In this book Ryan Huguley puts forward steps he thinks will cut down time studying and preparing for sermons. In his introduction he draws from his experience of being one who loved preaching but hated preparation, something that I cannot in any way relate to. I enjoy sermon preparation I agree with many who say there is both an art and science to preaching. That being said I don't think the problem most pastors face is that they are spending too much time in the study, given the weak and anemic condition of the pulpit in America it seems pastors are not spending enough time wrestling with the text and in prayer.

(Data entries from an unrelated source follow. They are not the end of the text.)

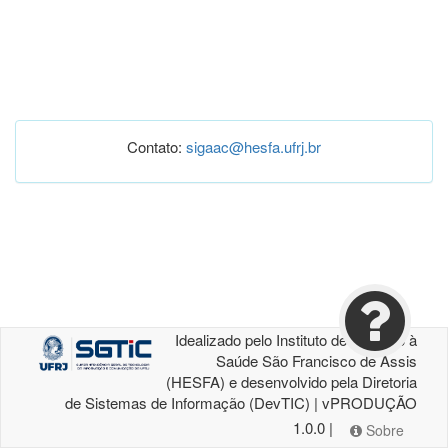
Contato:
sigaac@hesfa.ufrj.br
Idealizado pelo Instituto de Atenção à
Saúde São Francisco de Assis
(HESFA) e desenvolvido pela Diretoria
de Sistemas de Informação (DevTIC) | vPRODUÇÃO
1.0.0 |
Sobre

Hugley's steps are based on his idea of five days of preparation and the preaching of the sermon itself. Day one is developing the outline, day two finalizing the outline with the help of a group, day three write the introduction, day four write the conclusion, an day five complete the preaching notes. With the sermon preached on Sunday. While I appreciate his logical order of sermon preparation, I do take issue with the idea of faster being better. John Macarthur has said many times deep is better than shallow and slow is better than fast, and I believe that to be true for pastors in the and out of the pulpit.
This book and its advice might work for some pastors. But in preaching and preparation there can be no hard and fast rules for how long a pastor should prepare as each pastor is different in how they prepare and process the content of their sermon. I think many pastors, if they follow this book strictly, will go a great disservice to their preaching ministry. There are some good aspects to the book, but overall I think there is a lack of balance in the emphasis on speed.
Disclosure: I received a review copy of the book from the publisher for the purpose of reviewing it. The opinions I have expressed are my own, and I was not required to write a positive review.